Opened December of 2010 in Downtown Jersey City, Satis Bistro, Cafe, Wine Bar and Salumeria
Michael Fiorianti, formerly a chef at Goldman Sachs, became the executive chef at Satis when it opened in December 2010. (Satis means enough in Latin, as in the word satisfied.) Now the rest of us can enjoy the dishes he mastered by observing his Italian-American grandmother in her Brooklyn kitchen and, later, celebrated chefs like Thomas Keller.
I learned these facts during a telephone interview with Mr. Fiorianti after my visits, but only by tasting his pillow-soft ricotta gnocchi or lusty hanger steak can one appreciate how thoroughly he has absorbed these lessons. I ate simple dishes at Satis (bread, cured meat and cheese) and complex ones (a duck ragù entwined with stracciatella cheese), and all of them had the same effect: I wanted to move to within walking distance of Satis so that I could eat Mr. Fiorianti’s dishes every day.

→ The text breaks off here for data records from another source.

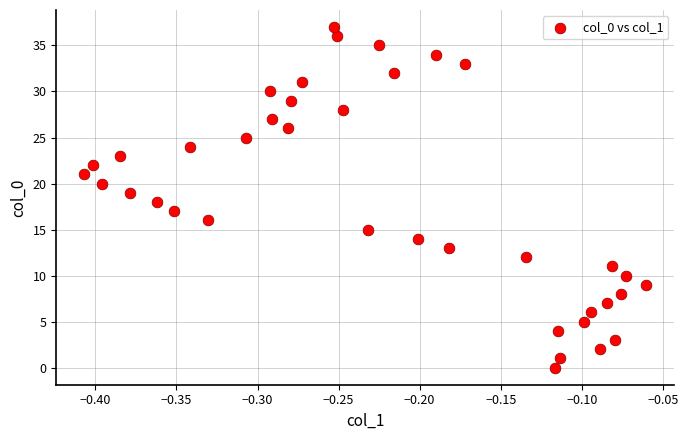

What is the range of Y values (max minus min)?

37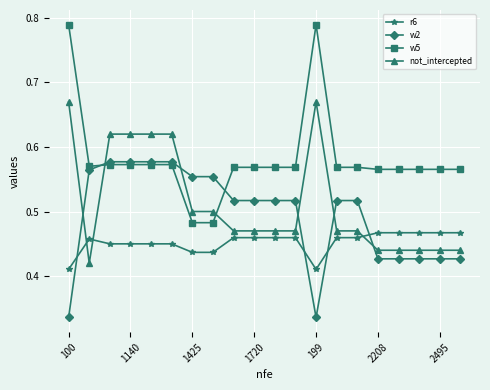

Which series ends up on top after the final intersection of r6 and w2?

r6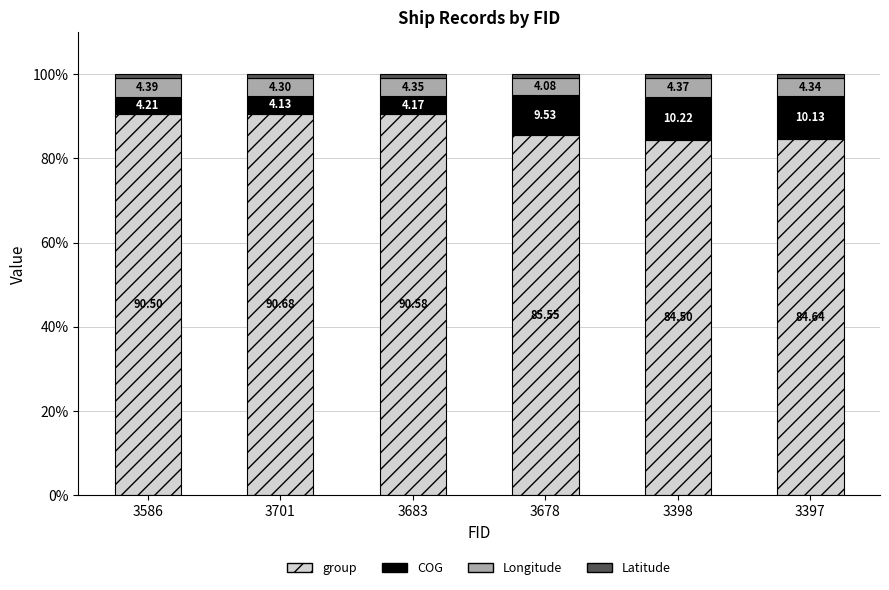

List the labels in order of group value, smallest first.

3398, 3397, 3678, 3586, 3683, 3701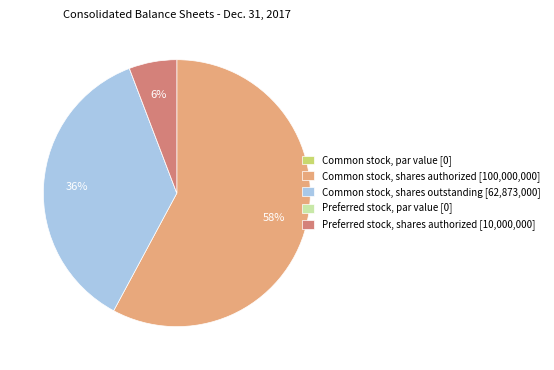

Between Preferred stock, shares authorized [10,000,000] and Common stock, shares authorized [100,000,000], which is larger?

Common stock, shares authorized [100,000,000]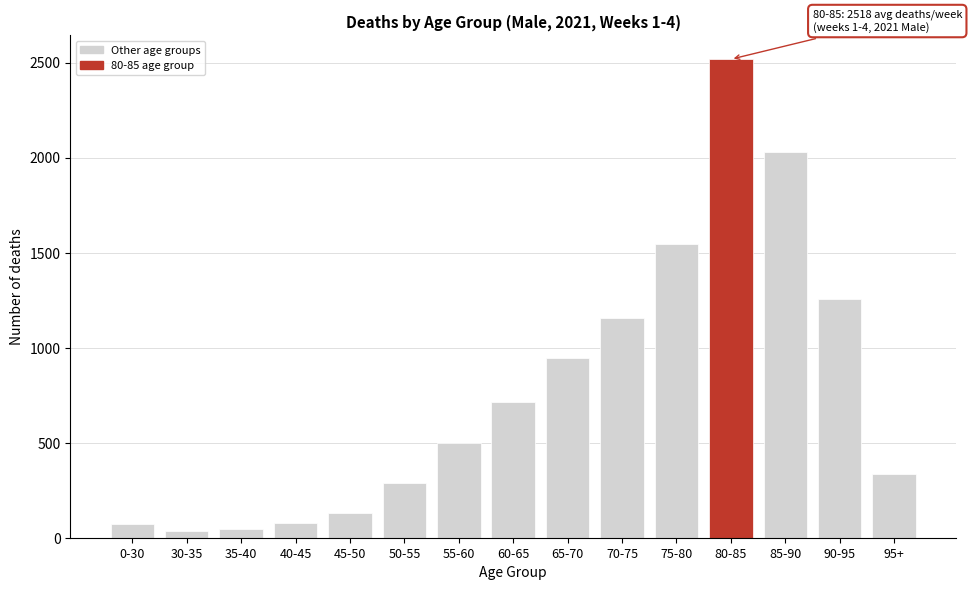

The value at 65-70 is 399.7. True or false?

False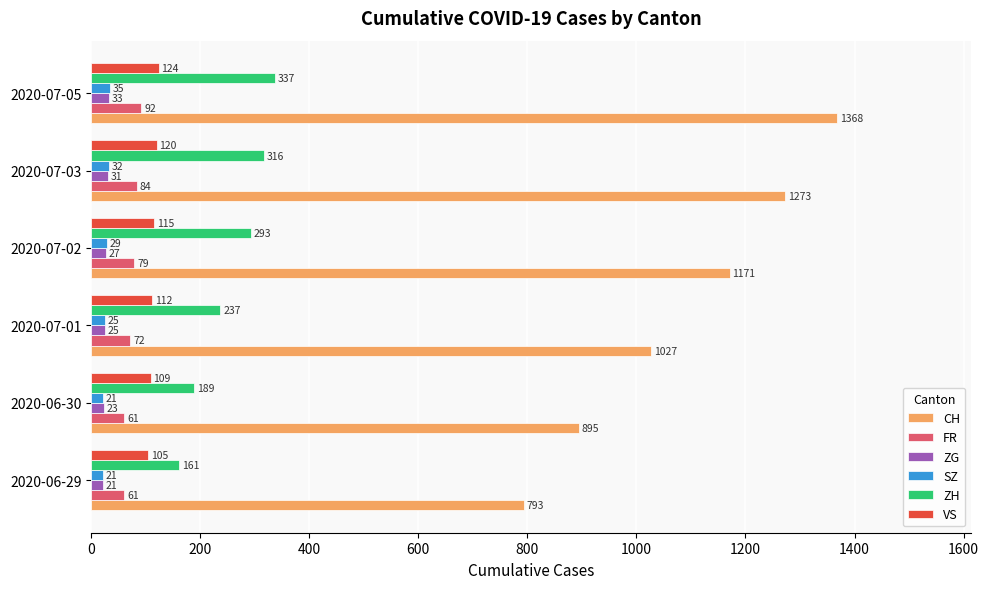

What is the minimum value for FR?

61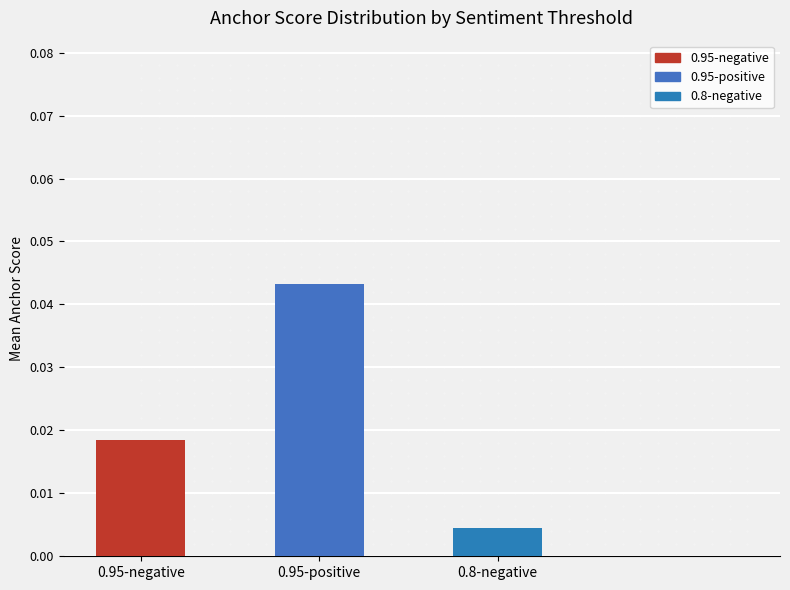

List the labels in order of value, largest first.

0.95-positive, 0.95-negative, 0.8-negative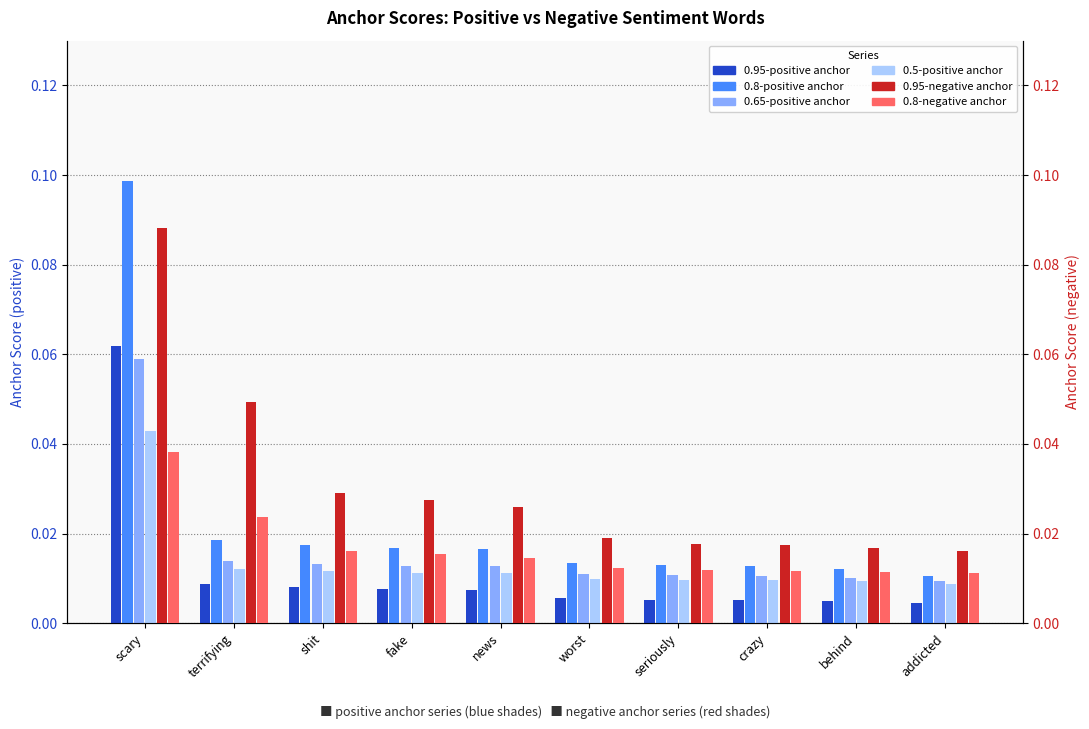

Which series has the largest range (max minus min)?

0.8-positive anchor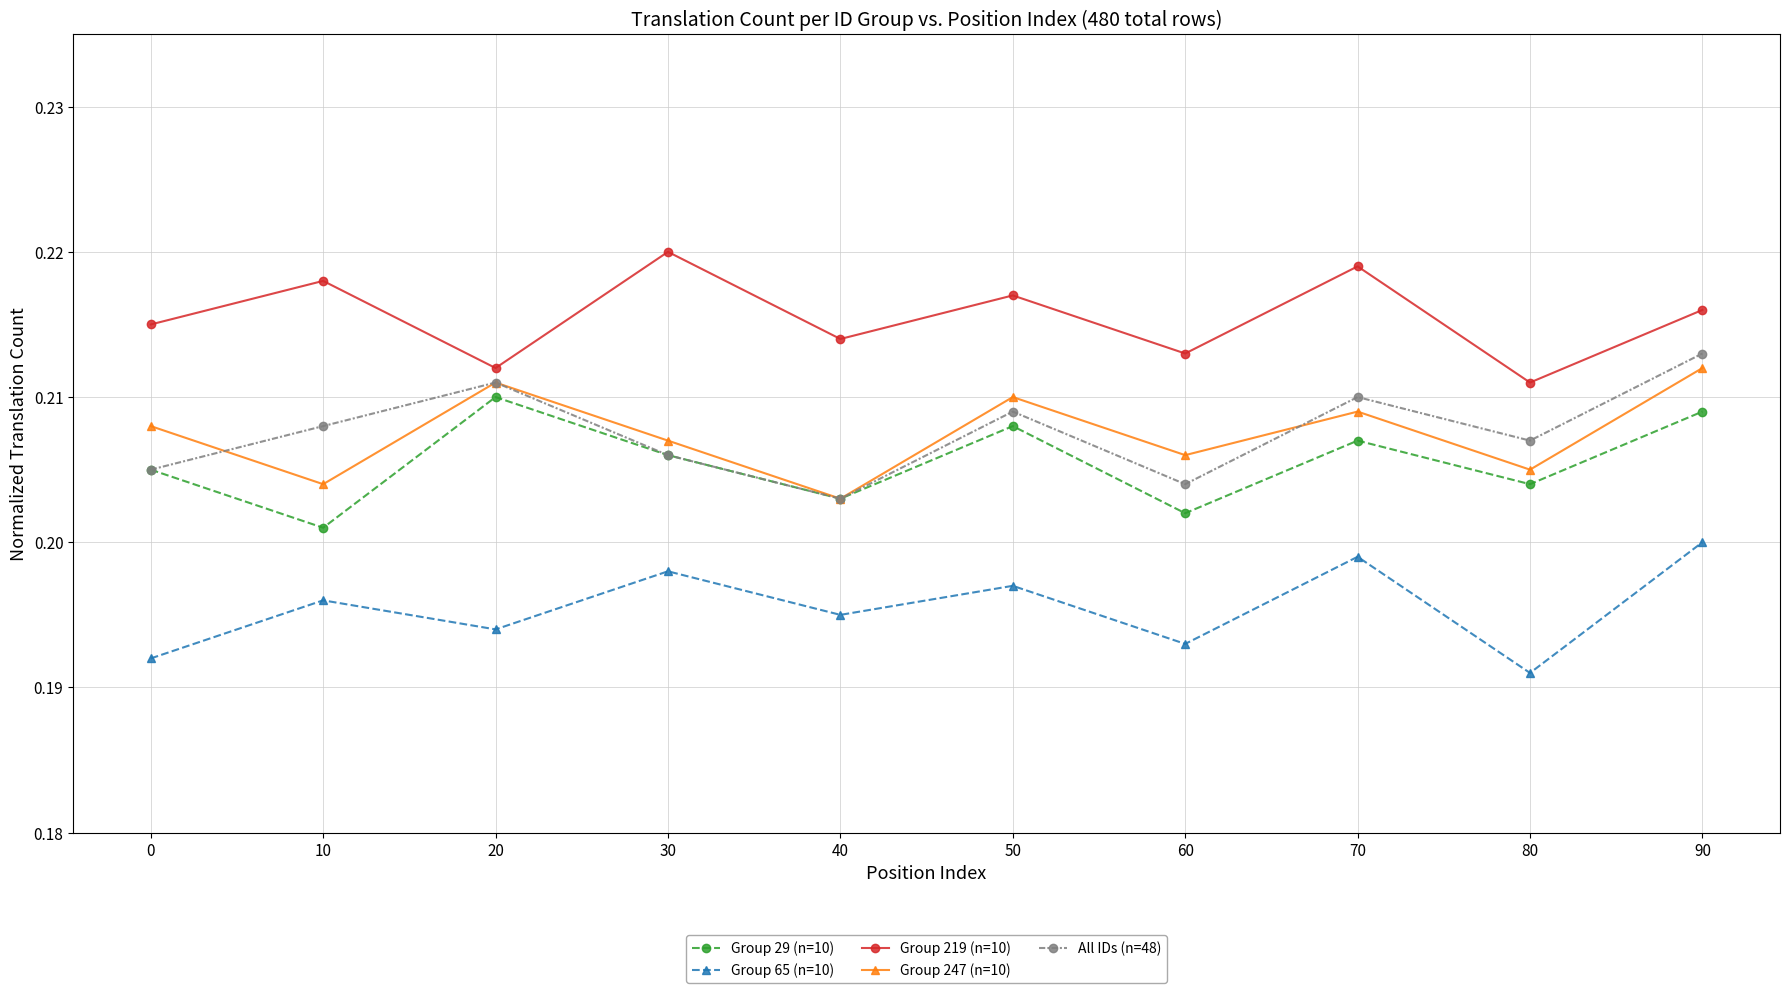

How many Group 219 (n=10) values are between 0 and 1?

10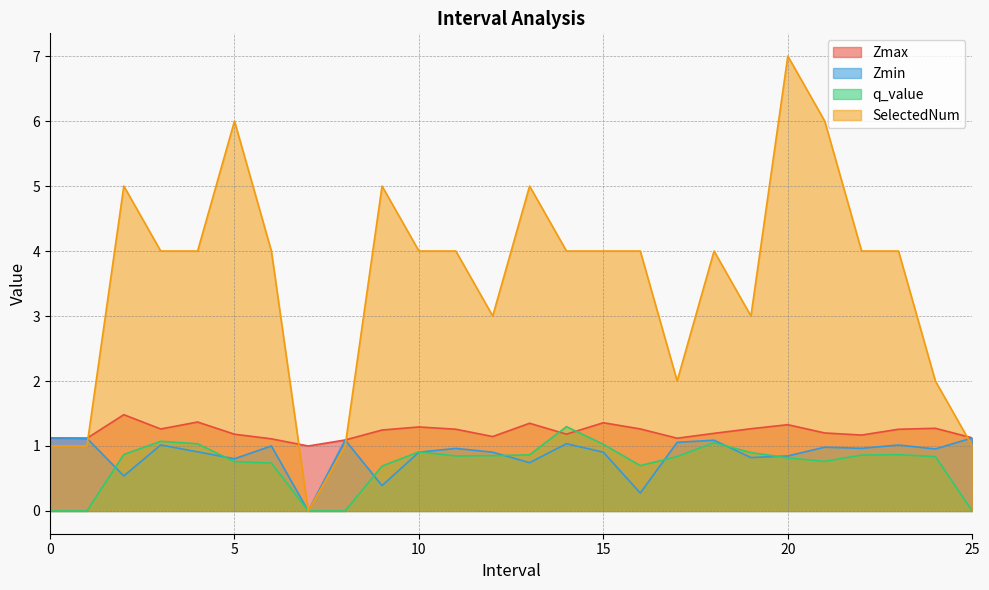

Is the value of Zmin at 16 greater than the value of q_value at 5?

No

Other talents helped create Satis. Michael Garcia and Geza Gulas, the owners, discovered a century-old building where Eastern European immigrants who settled in the area in the early 1900s bought their bread and meat. The soaring space inspired them to create a restaurant that had at its heart a salumeria. From here, patrons can purchase cheeses and meats to go — Satis orders them from Salumeria Biellese, which also supplies Eataly in Manhattan — or they can sample them in any of three beautifully renovated dining areas.
Each of these dining areas, a loft, a main room and a wine bar, is outfitted with a mix of functional accessories, like filament bulbs, and romantic ones, like swooping velvet drapes. The elegant marble bar is a copy of one that Mr. Gulas admired during a trip to his beloved Budapest, where he was born.
The best way to begin a meal at Satis is with a chef’s selection of meats and cheeses. It might include Murcia al Vino, a buttery goat cheese from Spain with a wine-soaked rind; or tartufo, a peppery, spiced salame whose smoky essence is the product of fragrant black summer truffles.
The bread that accompanies these items is appealingly tangy, and no wonder: it’s made using wine in the starter.
The apricot confit served with the chef’s selection is the essence of ripe, summer fruit. It and every other item on the platter may tempt you to make an entire meal of bread, cheese, cured meat — and wine. The bar offers a vast selection, including 47 that you can order by the glass.
Beyond the products of the salumeria are other treasures. An involtini, or delicate eggplant roll, oozes peppery La Quercia prosciutto and melted buffalo mozzarella cheese. The pâté de campagne that Mr. Fiorianti prepares from duck and pork livers exemplifies the best of country cooking: it emphasizes fat and highlights its virtues.
In contrast to these heartier appetizers, the arugula salad is both ethereal, thanks to a vinaigrette that Mr. Fiorianti lightens with fennel, and seductive, a result of the extra-sharp parmigiano-reggiano he shaves onto the greens.
Seductive also describes the restaurant’s signature dates wrapped in bacon — sweet, salty, smoky packets of pleasure. Everywhere you look around the candlelit space, you see people tossing these back like candy.
You expect a restaurant built around a salumeria to feature perfectly cooked meats, and Satis obliges. It produces a filet mignon so rich it pops in the mouth with the lusty flavor of ripe beef, and a hanger steak with a hard crust and a silky, moist interior.
But can a restaurant so devoted to beef and salami work the same magic with seafood? The creamy diver scallops, each about an inch in diameter, prove that it can.
Brussels sprouts, which accompany the scallops, are also available as a side dish, afloat in a golden stew of caramelized Vidalia onions. During the weeks after I ate them, I ordered brussels sprouts in every restaurant I visited, but eventually I gave up. No place makes them like Satis. As one of my companions said, “Everything here is just better than the usual version of everything anywhere else.”
Desserts include an irresistible sweet potato maple pecan cobbler, a German chocolate cake sundae and gelati in unusual flavors, like ricotta, custard and Elvis Presley (banana with a peanut butter swirl).
All restaurants have flaws, but when I asked the five people who accompanied me to Satis to name any, only one person could: The baby carrots served with her hanger steak were undercooked and a little bitter.
Well, maybe, but otherwise our meals were almost perfect.